By allowing the older dd to walk home AND to take responsibility for the younger child, the OP has placed the responsibility on HER shoulders starting at dismissal time.
 
bummer it happened. If you've had issues with this school (and it sounds like you have by the "AGAIN" part), I would take extra care and make sure that everything is clearly communicated and there can be no potential problems.
 
I have a 9, 7 and 5 year old. I would not let them walk home alone! And neither would our school.

My granddaughter's walk to and from school daily. I'm guessing at least half the kids in their school walks.
 
Gotta go with the poster on this one. As a mother and teacher...when school is over, school is over...kids go home unless it is an extra curricular reason! As for not checking the school first...hello? panic, we don't always think of what other consider the obvious.
My DS5's school (hes' in 1st grade) and constantly doing things that put the school as liable...took children to the clinic for school related physicals without representation from the school going with AND without informing the parents that the clinic would be picking them up, dismissing school in the middle of the day without notifying the parent (and our school is on the waterside in the Bahamas without a fence!), and not protecting students from know destructive/physically harmful children.
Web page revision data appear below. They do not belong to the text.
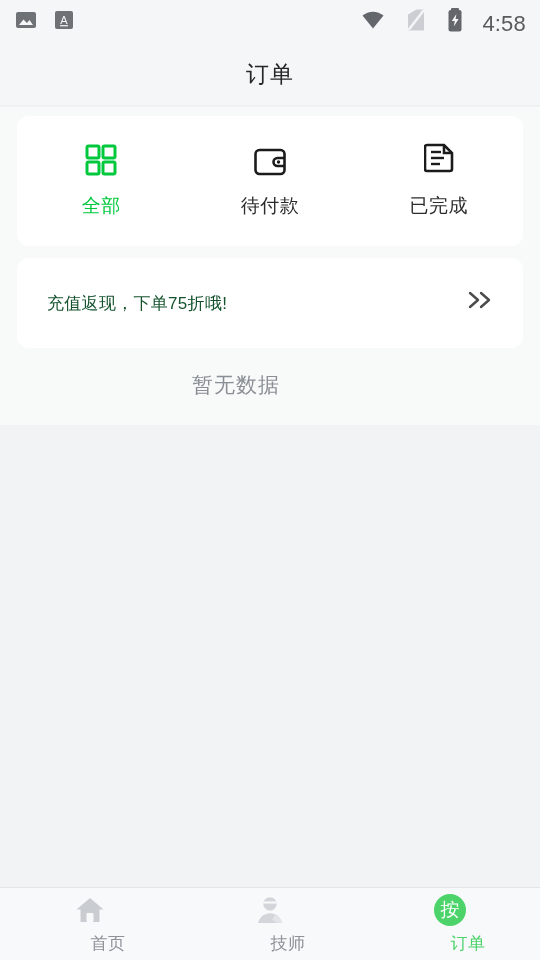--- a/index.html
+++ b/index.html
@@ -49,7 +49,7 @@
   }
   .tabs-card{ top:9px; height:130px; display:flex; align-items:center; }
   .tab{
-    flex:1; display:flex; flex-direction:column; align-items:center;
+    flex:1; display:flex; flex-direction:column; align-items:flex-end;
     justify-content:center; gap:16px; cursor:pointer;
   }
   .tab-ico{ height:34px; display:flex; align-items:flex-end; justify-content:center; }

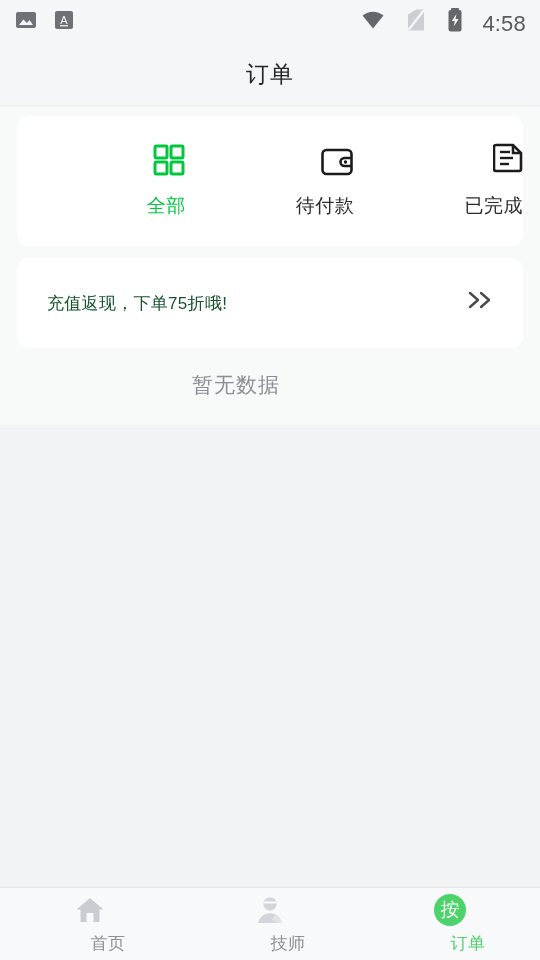--- a/index.html
+++ b/index.html
@@ -176,18 +176,6 @@
       </div>
 
 
-      <div class="tab">
-        <span class="tab-ico">
-          <svg width="30" height="34" viewBox="0 0 30 34">
-            <path d="M3 2h17l8 8v16a2 2 0 0 1-2 2H3a2 2 0 0 1-2-2V4a2 2 0 0 1 2-2z" fill="none" stroke="#1b1b1b" stroke-width="2.6"></path>
-            <path d="M20 2v8h8" fill="none" stroke="#1b1b1b" stroke-width="2.6"></path>
-            <line x1="7" y1="9" x2="17" y2="9" stroke="#1b1b1b" stroke-width="2.4"></line>
-            <line x1="7" y1="15" x2="20" y2="15" stroke="#1b1b1b" stroke-width="2.4"></line>
-            <line x1="7" y1="21" x2="16" y2="21" stroke="#1b1b1b" stroke-width="2.4"></line>
-          </svg>
-        </span>
-        <span class="tab-label">已完成</span>
-      </div>
 
 
     </div>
One day the school dismissed early and my DH only happened to be driving by and saw children out of school. He went looking for DS adn he was nowhere around (neither was the teacher--only 1 faculty leaving). Fortunately another parent/friend took him with her. When DH spoke to the principal there was a word of sorry and explanation that they just take for granted the small community and figure the parents know the schedule...NO SCHEDULE WAS SENT HOME FOR THE SEMESTER UNTIL THE END OF NOV!!!
So happy that you children were safe!